I'm exactly the same way. But while I'm attracted to women more often than I am to men, given the choice between an attractive woman and an equally attractive man, I'd probably choose the man. But it's the same feeling either way.
Hell, I would STILL try to convince myself I was straight be fantasizing whole domestic relationships and cuddling and junk.
I could be wrong, but I've always thought the differences illustrated between bisexuals and pansexuals weren't about the feelings for men and women being different in the former's case, but that the gender played a factor in the attraction, whereas for pan people it doesn't? Like for me, I experience varying degrees of attraction, which is true for my attractions to both men and women. However, the things I'm drawn to in men are different than what draws me to women; I have specific types for both, though I find there are more types I'm attracted to where women are concerned than men (which I guess means I'm pickier with men?) The attraction I experience feels the same, though. Which will forever have me wondering HOW it took me so long to realize/accept it. (Hindsight is 20/20, as they say). I think you've all made really interesting points though; I agree that the difference between bi/pan is more political. They are very much intertwined, which is why so many people bounce back and forth between the labels.
Well, what you're describing sounds like omnisexuality, which is me! we're similar to pansexuals, but we're not gender-blind, as gender plays a role in our attraction But as far as bisexuality including leaning more toward one of the two genders you're attracted to, I think that's totally normal!
I think the definition I liked most was that pansexual's don't care about their partner(s) gender, whereas bisexual's have a preference of two or more gender's.

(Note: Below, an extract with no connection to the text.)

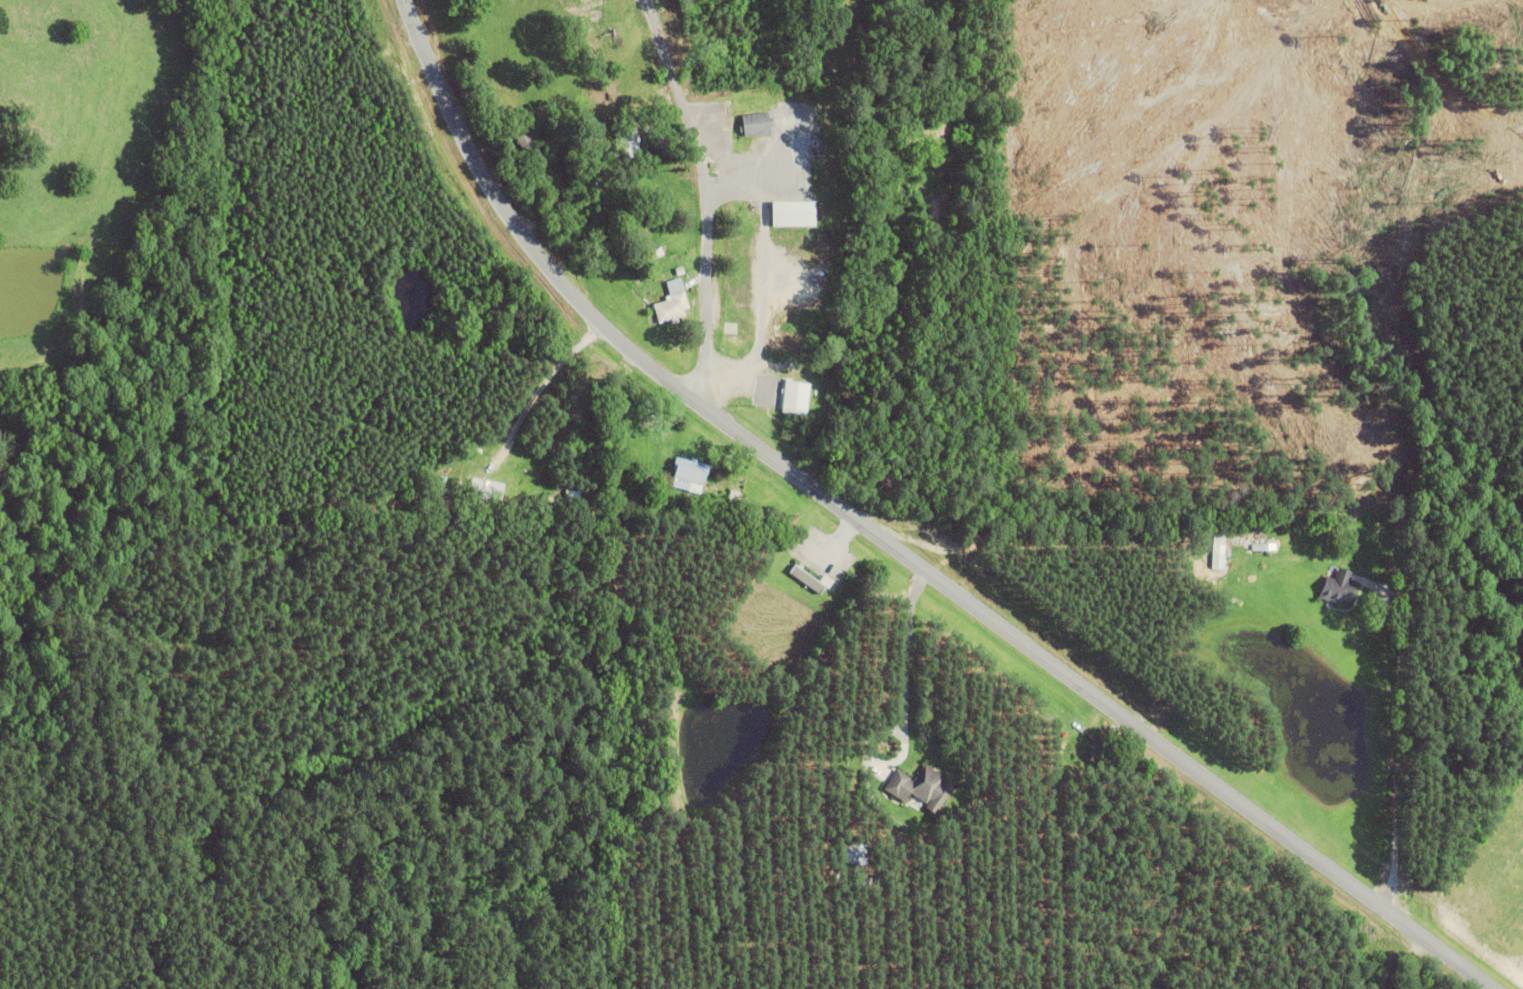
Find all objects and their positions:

For example, someone who's typically bisexual don't care whether they're with a male or female, but they don't want to be with a transgender male or transgender female. Or, they might be okay with a female or a transgender female, but not a male or transgender male. Having been with gay men and CIS women (I'm a pansexual male, but I identify as either a transexual female, genderqueer, or non-binary), I feel no difference in feelings for either one, but physically (as in eye candy) - I am attracted to females more than males, but as I stay in a relationship longer with a male, I become more attracted to the one I'm with.
I'm "new" so I'm not too hung up on the labels, but I personally find the 'bi'/'bisexual' label comfortable so far, for a couple reasons: * it's an older term I'm familiar with from when I was younger (though it took me a long time to accept it as a valid identity for myself) * the 2-gender binary thing doesn't particularly bother me, and feels at home with my past known attractions which have been to cis women and cis men My attractions have been slightly different between the traditional two genders in some ways, like I _think_ I've had crushes on more women than on men, but they've always _felt_ very similar regardless of gender. I like mostly the same things out of anyone I crush on. I've never yet had a romantic or sexual crush on a trans man or trans woman, but I've only known so many and can't rule it out. For people who very specifically want to include trans, non-binary, or other folks who aren't traditionally non gender conforming in their announcement to the world of what their identity is, terms like pansexual are perfect. I'm not sure if it fits me at this time in my life though.
Male here. I tend to find women more immediately attractive in most cases, but some guys really turn me on. I will admit that I prefer male equipment for lack of a better word. I don't have strong feelings about transgender folk either way, but I don't know any. I guess that puts me somewhere in the bisexual range. Of course, my attractions are not consistent and shift strongly back and forth over time.